17 Alzo een ieder goede boom brengt voort goede vruchten, en een kwade boom brengt voort kwade vruchten.

18 Een goede boom kan geen kwade vruchten voortbrengen, noch een kwade boom goede vruchten voortbrengen.

19 Een ieder boom, die geen goede vrucht voortbrengt, wordt uitgehouwen en in het vuur geworpen.

20 Zo zult gij dan dezelve aan hun vruchten kennen.

21 Niet een iegelijk, die tot Mij zegt: Heere, Heere! zal ingaan in het Koninkrijk der hemelen, maar die daar doet den wil Mijns Vaders, Die in de hemelen is.

22 Velen zullen te dien dage tot Mij zeggen: Heere, Heere! hebben wij niet in Uw Naam geprofeteerd, en in Uw Naam duivelen uitgeworpen, en in Uw Naam vele krachten gedaan?

23 En dan zal Ik hun openlijk aanzeggen: Ik heb u nooit gekend; gaat weg van Mij, gij, die de ongerechtigheid werkt!

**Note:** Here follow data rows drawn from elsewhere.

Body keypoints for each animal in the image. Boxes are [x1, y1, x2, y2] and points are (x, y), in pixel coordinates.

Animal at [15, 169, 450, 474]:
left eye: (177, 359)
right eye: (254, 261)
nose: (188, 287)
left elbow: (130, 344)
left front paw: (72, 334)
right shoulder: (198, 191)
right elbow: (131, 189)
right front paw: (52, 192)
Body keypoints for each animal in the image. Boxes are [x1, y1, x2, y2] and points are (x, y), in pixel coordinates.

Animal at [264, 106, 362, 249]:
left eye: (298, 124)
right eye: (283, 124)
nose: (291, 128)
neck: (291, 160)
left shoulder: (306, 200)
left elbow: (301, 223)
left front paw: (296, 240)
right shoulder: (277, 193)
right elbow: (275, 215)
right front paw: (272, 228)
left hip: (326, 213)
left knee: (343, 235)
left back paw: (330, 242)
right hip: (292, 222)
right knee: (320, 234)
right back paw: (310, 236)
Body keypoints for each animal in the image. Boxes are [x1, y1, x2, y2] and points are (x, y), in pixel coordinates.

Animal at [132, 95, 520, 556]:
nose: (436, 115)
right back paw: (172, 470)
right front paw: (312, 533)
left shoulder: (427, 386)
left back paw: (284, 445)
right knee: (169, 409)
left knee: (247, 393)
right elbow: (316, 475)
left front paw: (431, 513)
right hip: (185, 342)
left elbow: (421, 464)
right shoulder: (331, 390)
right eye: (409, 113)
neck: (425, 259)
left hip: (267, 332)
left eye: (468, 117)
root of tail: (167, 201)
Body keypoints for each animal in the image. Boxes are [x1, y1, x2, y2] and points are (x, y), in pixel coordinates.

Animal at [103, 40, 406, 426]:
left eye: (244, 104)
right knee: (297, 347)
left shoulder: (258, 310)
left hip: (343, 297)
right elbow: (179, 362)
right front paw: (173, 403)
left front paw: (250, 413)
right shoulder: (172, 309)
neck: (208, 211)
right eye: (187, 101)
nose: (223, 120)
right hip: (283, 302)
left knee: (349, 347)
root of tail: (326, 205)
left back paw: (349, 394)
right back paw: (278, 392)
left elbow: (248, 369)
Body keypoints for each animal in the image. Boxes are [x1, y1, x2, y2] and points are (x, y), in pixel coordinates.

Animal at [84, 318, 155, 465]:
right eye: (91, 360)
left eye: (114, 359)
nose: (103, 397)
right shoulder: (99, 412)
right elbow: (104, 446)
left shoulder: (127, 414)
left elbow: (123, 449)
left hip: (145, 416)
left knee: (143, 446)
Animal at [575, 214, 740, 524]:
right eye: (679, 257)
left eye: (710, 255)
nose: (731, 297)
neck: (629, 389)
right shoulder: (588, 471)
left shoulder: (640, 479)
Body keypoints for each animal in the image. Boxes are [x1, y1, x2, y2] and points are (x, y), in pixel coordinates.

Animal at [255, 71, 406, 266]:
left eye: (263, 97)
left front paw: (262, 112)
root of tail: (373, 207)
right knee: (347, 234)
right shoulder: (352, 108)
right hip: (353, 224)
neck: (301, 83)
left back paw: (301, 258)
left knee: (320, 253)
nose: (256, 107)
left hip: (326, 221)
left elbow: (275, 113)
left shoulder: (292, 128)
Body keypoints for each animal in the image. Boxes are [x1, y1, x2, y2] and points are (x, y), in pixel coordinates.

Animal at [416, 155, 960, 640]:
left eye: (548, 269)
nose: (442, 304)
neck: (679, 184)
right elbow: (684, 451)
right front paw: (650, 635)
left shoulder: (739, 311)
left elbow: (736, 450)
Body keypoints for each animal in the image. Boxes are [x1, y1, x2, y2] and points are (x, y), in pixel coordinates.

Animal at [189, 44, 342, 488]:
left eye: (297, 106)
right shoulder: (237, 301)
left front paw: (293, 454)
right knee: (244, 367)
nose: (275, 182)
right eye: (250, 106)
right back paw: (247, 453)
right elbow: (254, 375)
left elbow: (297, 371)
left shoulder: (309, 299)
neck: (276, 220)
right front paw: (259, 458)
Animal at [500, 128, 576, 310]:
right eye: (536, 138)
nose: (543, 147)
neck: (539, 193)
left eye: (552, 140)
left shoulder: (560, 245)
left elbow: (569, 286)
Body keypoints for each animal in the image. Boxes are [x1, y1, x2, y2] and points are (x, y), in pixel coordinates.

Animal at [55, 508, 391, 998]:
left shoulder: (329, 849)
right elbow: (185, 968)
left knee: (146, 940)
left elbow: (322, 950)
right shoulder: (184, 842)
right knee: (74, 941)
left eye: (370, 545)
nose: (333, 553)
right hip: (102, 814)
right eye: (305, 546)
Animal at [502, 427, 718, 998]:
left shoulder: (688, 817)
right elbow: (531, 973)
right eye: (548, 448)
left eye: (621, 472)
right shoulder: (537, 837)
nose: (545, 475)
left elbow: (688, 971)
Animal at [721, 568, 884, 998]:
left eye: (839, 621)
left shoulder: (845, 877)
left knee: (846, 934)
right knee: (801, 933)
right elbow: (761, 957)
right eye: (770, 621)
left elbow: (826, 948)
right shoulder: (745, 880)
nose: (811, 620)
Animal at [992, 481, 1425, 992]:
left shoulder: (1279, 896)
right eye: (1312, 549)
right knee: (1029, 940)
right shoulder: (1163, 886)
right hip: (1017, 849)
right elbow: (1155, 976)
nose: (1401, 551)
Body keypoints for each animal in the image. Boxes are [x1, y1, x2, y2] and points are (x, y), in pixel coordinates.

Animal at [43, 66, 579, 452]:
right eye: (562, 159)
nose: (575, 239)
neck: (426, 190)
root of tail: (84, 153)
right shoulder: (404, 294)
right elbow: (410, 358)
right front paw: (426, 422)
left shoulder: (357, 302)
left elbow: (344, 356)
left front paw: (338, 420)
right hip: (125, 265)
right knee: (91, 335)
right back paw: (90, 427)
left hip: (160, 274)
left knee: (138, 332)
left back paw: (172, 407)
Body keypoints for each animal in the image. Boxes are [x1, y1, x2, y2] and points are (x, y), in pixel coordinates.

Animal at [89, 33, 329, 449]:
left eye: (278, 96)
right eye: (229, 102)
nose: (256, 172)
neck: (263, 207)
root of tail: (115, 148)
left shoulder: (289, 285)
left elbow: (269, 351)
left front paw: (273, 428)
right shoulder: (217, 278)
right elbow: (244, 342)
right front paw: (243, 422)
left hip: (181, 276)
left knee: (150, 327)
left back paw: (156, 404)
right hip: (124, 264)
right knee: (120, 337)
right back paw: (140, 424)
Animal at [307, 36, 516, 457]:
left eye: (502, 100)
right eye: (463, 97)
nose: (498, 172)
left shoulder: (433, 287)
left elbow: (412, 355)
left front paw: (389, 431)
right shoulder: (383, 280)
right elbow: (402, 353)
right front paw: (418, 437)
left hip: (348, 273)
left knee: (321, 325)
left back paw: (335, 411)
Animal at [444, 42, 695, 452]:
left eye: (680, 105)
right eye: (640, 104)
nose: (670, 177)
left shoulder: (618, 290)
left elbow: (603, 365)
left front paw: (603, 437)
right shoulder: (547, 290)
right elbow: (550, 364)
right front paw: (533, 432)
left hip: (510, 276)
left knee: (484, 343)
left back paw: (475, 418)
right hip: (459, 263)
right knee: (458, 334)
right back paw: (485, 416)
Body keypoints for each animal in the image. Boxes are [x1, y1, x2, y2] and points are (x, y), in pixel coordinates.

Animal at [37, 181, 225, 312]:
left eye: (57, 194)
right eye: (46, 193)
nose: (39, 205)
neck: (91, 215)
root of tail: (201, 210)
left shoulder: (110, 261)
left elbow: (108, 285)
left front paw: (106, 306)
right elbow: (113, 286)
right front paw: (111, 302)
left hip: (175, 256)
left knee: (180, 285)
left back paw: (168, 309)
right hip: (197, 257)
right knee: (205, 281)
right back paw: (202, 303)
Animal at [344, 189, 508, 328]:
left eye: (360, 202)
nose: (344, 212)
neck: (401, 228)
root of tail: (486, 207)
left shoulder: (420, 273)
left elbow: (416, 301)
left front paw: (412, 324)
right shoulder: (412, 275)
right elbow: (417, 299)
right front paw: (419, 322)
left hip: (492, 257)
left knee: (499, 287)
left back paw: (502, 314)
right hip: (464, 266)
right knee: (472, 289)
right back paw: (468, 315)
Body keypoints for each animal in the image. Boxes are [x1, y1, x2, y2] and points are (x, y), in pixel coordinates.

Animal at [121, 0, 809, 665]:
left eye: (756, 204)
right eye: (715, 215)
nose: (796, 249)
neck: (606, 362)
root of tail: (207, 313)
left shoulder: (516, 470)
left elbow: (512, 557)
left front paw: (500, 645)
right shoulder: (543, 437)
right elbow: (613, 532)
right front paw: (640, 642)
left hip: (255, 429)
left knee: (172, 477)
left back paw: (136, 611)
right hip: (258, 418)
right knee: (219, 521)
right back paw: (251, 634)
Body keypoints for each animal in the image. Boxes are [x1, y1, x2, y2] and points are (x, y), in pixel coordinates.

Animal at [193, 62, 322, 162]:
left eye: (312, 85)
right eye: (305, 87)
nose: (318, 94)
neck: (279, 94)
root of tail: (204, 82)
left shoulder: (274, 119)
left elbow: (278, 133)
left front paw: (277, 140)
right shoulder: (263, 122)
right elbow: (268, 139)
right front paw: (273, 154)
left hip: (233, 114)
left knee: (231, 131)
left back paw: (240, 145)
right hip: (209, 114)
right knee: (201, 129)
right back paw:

24 Een iegelijk dan, die deze Mijn woorden hoort en dezelve doet, dien zal Ik vergelijken bij een voorzichtig man, die zijn huis op een steenrots gebouwd heeft;

25 En er is slagregen nedergevallen, en de waterstromen zijn gekomen, en de winden hebben gewaaid, en zijn tegen hetzelve huis aangevallen, en het is niet gevallen, want het was op de steenrots gegrond.

26 En een iegelijk, die deze Mijn woorden hoort en dezelve niet doet, die zal bij een dwazen man vergeleken worden, die zijn huis op het zand gebouwd heeft;

27 En de slagregen is nedergevallen, en de waterstromen zijn gekomen, en de winden hebben gewaaid, en zijn tegen hetzelve huis aangeslagen, en het is gevallen, en zijn val was groot.

28 En het is geschied, als Jezus deze woorden geeindigd had, dat de scharen zich ontzetten over Zijn leer;

29 Want Hij leerde hen, als macht hebbende, en niet als de Schriftgeleerden.